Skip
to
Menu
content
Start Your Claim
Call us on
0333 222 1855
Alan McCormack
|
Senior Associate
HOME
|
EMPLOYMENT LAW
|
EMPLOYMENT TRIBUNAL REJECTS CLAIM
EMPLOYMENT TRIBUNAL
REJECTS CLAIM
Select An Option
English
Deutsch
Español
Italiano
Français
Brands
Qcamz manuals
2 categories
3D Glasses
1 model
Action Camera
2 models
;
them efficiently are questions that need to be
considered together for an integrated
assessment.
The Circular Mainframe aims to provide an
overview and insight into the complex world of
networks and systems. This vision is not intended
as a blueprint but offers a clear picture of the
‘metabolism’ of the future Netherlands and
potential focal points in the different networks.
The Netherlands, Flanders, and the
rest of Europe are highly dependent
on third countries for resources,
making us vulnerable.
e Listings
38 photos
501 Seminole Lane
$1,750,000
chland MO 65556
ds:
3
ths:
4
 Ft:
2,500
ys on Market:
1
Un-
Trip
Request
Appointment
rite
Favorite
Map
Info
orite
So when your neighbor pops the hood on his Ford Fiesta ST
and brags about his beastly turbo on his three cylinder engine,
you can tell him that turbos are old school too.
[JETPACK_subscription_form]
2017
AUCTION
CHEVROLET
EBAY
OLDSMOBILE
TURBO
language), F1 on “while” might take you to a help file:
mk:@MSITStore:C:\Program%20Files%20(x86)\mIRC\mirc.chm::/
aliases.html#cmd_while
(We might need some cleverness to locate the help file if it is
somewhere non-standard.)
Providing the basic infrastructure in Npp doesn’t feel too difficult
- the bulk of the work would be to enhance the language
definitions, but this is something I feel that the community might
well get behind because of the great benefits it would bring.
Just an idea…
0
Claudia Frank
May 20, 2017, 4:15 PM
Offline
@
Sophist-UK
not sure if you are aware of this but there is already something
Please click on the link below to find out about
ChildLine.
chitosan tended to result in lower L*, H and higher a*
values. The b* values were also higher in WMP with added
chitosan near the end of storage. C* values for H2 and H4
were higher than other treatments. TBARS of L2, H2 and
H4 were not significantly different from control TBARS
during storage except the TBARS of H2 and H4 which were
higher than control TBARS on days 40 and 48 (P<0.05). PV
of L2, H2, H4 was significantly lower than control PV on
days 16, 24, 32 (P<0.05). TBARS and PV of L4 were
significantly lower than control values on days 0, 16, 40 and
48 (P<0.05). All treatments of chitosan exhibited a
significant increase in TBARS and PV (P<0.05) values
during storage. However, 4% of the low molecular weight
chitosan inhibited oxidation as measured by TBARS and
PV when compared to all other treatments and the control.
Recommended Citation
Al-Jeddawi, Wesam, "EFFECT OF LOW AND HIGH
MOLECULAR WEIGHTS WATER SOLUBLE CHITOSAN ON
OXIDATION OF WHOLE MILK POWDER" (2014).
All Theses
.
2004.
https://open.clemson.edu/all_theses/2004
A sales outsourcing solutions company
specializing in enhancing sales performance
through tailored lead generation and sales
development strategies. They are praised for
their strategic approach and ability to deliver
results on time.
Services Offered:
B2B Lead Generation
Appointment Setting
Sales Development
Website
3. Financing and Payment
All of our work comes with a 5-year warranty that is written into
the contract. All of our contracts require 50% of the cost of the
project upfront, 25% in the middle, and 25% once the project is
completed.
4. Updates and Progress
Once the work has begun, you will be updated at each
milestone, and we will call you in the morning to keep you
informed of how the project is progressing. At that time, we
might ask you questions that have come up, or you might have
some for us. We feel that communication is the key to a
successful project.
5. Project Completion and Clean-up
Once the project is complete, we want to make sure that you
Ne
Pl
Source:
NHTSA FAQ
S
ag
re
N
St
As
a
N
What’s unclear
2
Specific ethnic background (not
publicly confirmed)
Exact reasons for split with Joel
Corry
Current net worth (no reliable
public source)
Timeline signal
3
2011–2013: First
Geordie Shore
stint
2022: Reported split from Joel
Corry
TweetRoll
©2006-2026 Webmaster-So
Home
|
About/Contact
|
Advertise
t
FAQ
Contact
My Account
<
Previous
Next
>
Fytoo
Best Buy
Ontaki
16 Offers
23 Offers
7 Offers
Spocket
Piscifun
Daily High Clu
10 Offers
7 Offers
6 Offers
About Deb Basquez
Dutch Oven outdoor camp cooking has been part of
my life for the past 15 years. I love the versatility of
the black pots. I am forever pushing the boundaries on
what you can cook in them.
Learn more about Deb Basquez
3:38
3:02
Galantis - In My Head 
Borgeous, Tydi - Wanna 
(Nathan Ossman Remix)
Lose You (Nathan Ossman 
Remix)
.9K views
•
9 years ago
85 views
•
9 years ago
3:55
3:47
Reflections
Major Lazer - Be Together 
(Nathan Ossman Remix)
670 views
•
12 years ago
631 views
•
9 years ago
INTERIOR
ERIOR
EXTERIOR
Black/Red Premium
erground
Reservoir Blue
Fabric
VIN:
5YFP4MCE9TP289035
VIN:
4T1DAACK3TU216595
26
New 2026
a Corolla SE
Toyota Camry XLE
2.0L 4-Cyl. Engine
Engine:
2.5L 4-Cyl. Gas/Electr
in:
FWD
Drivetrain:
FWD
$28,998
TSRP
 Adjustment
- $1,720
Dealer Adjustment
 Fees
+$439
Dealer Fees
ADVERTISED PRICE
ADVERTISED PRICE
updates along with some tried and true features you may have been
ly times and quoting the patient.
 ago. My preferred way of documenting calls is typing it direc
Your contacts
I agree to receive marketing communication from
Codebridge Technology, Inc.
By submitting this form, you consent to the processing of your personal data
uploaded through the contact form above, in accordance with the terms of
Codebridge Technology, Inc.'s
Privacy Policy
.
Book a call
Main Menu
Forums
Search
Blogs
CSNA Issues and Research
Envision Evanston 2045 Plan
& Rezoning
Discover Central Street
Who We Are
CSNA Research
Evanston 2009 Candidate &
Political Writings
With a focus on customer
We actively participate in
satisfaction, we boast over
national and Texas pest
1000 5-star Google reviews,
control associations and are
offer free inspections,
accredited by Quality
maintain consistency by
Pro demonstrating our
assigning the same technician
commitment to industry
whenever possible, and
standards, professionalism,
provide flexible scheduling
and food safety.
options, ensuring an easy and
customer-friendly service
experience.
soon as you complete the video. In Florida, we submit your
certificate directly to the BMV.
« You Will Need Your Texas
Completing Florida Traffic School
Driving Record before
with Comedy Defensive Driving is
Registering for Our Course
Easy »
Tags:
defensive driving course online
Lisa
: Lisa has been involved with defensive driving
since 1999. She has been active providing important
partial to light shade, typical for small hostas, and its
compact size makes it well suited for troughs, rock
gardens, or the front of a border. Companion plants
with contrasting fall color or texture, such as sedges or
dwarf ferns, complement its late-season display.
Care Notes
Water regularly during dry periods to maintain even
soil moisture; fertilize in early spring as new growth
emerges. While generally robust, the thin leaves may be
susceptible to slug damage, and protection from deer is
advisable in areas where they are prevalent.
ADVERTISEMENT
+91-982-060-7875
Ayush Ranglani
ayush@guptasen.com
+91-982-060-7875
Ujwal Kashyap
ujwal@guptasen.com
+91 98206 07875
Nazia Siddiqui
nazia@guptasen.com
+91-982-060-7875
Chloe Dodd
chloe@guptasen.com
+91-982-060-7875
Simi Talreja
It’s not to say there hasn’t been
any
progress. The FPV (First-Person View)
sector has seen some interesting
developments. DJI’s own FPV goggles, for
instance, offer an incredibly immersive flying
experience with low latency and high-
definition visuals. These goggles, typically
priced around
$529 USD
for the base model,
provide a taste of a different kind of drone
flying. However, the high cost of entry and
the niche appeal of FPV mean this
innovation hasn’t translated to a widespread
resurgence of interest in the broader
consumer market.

───

- **Work required**: Wherever a line in the data above holds the word "goggles", copy that line.

- **Your response**:
developments. DJI’s own FPV goggles, for
definition visuals. These goggles, typically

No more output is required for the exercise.